RE: Deleting documents from index question.

Posted by Rick Vestal <ri...@cat.utexas.edu>.
I had tried this and it had the same incorrect result.

Thanks,

-- Rick

> -----Original Message-----
> From: Nader S. Henein [mailto:nsh@bayt.net] 
> Sent: Monday, June 17, 2002 9:09 AM
> To: Lucene Users List
> Subject: RE: Deleting documents from index question.
> 
> 
> PS: try closing the reader after you're done deleating and 
> open a new one for the search, kind a like commiting a 
> transaction to a normal DB
> 
> -----Original Message-----
> From: Rick Vestal [mailto:rick@cat.utexas.edu]
> Sent: Monday, June 17, 2002 5:34 PM
> To: lucene-user@jakarta.apache.org
> Subject: Deleting documents from index question.
> 
> 
> Good morning all,
> 
> I'm trying to delete a set of documents from an index,
> and am running into a problem where all the documents are
> not deleted.  My problem is either the way I am using the API 
> or it is a bug in lucene...I'm not sure which one it is.
> 
> I've included a sample program here that shows the problem.  
> Note that you will have to change the path at the top to a 
> valid set of files on your machine.  If anybody has any ideas 
> on why I am not removing the files correctly, please let me know.
> 
> Thanks,
> 
> -- Rick
> 
> /*
>  * Created by IntelliJ IDEA.
- - -
_WORK TO BE COMPLETED_
Reproduce the Lucene index-deletion thread above word for word, between "I had tried" and "Subject: RE: Deleting documents from index question.", inclusive.

_RECORDED DATA_
- - -
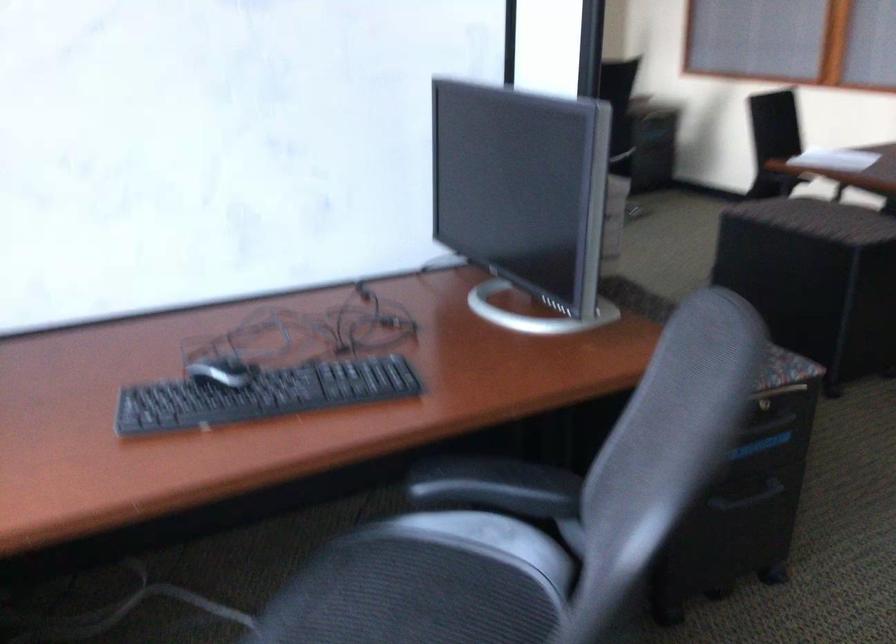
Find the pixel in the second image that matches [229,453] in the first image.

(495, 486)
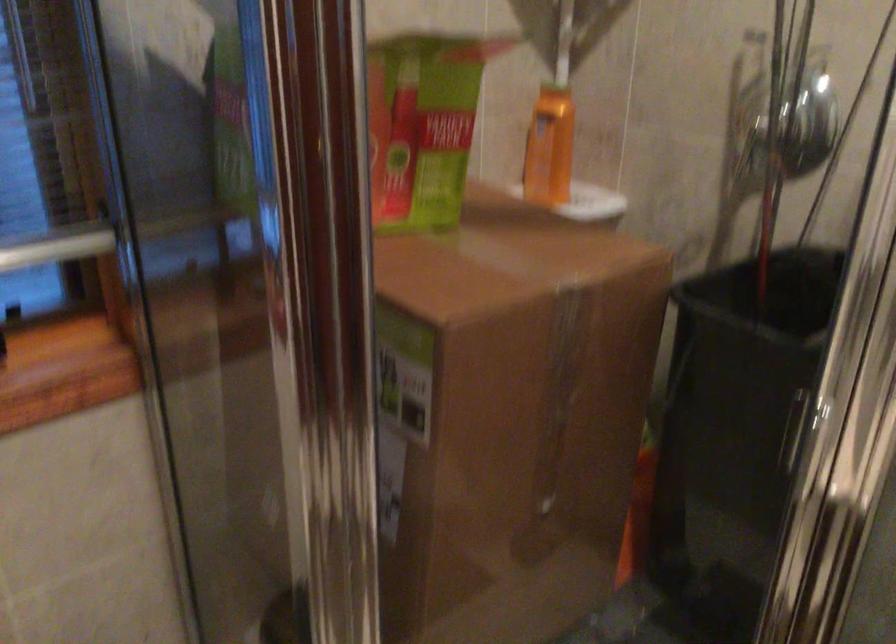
- - -
_OUTPUT FOR THIS TASK_
I had tried this and it had the same incorrect result.

Thanks,

-- Rick

> -----Original Message-----
> From: Nader S. Henein [mailto:nsh@bayt.net] 
> Sent: Monday, June 17, 2002 9:09 AM
> To: Lucene Users List
> Subject: RE: Deleting documents from index question.